Ma oggi tale concetto a mio avviso è estendibile anche ai gruppi finanziari che sono divenuti troppo grandi non solo per poter essere lasciati fallire (“too big to be let fail”) ma anche per poter agire senza controllo alcuno. Tali organismi hanno assunto una fisonomia “semipubblica” pur essendo di natura nettamente privatistica. In altri termini quando un player di vaste dimensioni come una banca si posiziona sul mercato e si aggiudica la disponibilità di un fattore produttivo scarso (nella fattispecie capitale finanziario) gli altri operatori che necessitano di tale fattore per la produzione subiscono un effetto spiazzamento più o meno importante. Questa perdita di accesso “avviene a margine” rendendo il fattore produttivo (denaro) più caro di quanto sia giustificato dalle condizioni di efficienza e potenzialità economica del grosso player.
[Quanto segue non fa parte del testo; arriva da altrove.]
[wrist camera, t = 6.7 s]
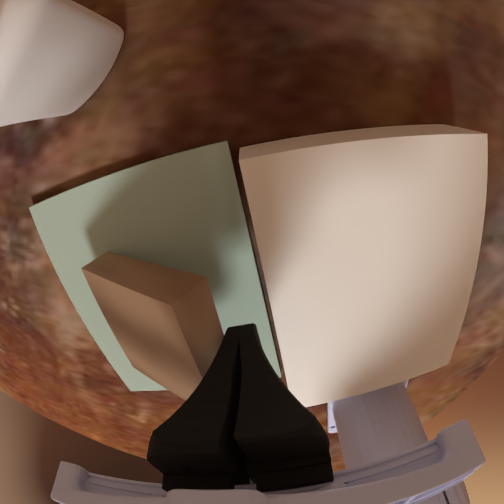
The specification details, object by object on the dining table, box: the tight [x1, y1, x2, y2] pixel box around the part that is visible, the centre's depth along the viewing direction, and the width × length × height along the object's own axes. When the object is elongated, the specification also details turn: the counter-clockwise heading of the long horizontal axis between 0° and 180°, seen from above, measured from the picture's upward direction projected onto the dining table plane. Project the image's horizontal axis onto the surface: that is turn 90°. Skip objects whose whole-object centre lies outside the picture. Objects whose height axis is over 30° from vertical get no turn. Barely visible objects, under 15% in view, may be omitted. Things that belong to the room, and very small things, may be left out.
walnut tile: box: [81, 251, 224, 400], centre depth 15 cm, size 8×8×2 cm
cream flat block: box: [239, 124, 488, 407], centre depth 15 cm, size 16×12×4 cm
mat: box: [29, 140, 281, 391], centre depth 18 cm, size 17×13×1 cm
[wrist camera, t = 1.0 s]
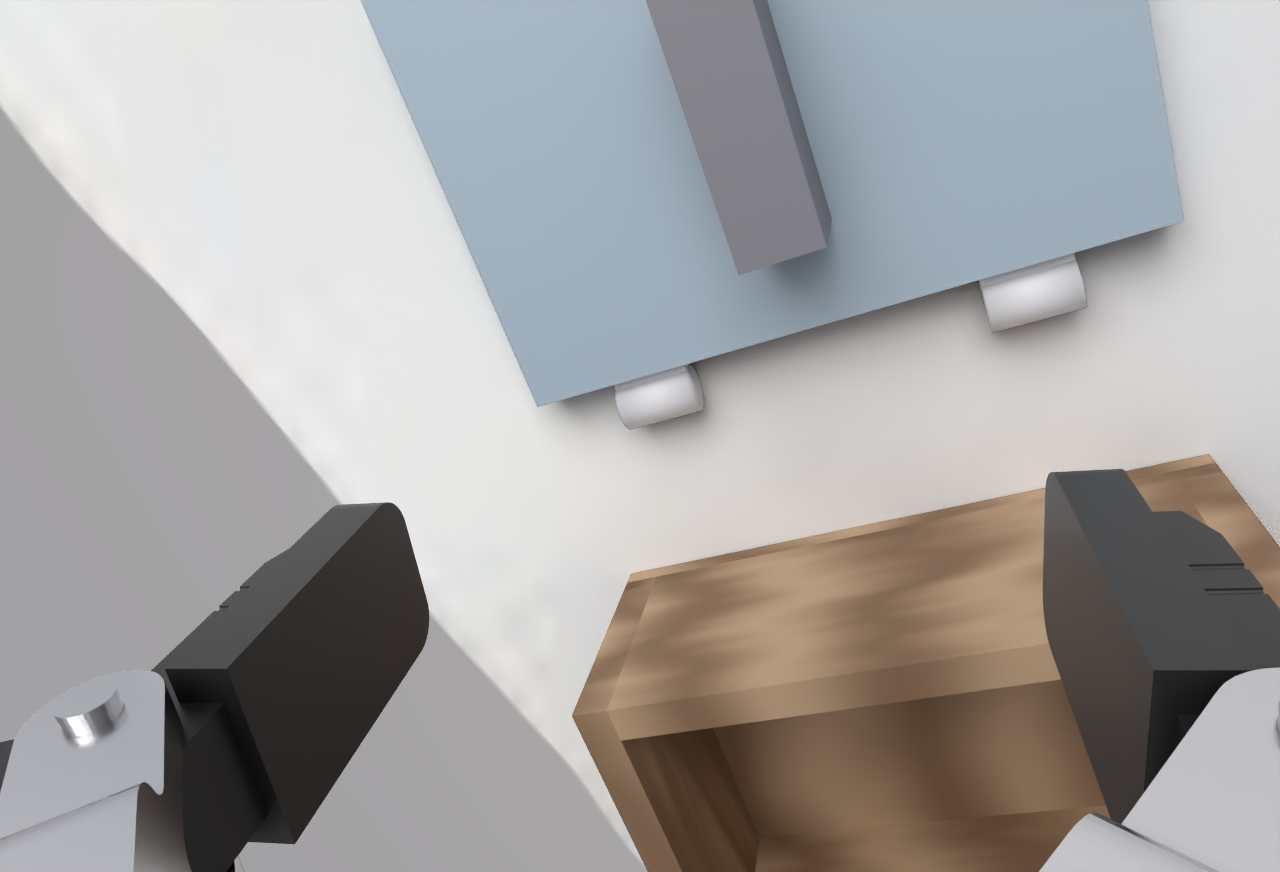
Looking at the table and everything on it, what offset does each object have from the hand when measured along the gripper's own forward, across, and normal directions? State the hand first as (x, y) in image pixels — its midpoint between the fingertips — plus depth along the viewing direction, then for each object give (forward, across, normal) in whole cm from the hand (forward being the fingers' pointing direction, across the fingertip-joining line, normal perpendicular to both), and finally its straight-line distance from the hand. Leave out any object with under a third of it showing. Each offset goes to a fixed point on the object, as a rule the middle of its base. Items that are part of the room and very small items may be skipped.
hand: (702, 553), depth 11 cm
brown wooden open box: (+19, -5, +18) cm, 27 cm away
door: (+19, 0, -4) cm, 20 cm away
I rischi di tenuta del sistema economico e finanziario europeo impongono pertanto un nuovo orientamento da parte degli operatori creditizi e di chi svolge la funzione di regolamentazione e di controllo.
La normativa sul grado di patrimonializzazione delle banche (sancita dalle varie Basilea II e III) ha il pregio di voler garantire una maggiore stabilità dei sistemi finanziari. Ma oggi occorre uno sforzo ulteriore per evitare che tale ricerca di stabilità patrimoniale in ultima analisi ingessi il sistema economico e diventi un alibi per le banche per non rischiare sul fronte del credito.
Non credo che la soluzione possa essere quella della nazionalizzazione delle banche certo è che la sostenibilità dell’economia finanziaria dipende dalla solidità dell’economia reale e le banche devono tornare a svolgere la funzione per la quale sono nate.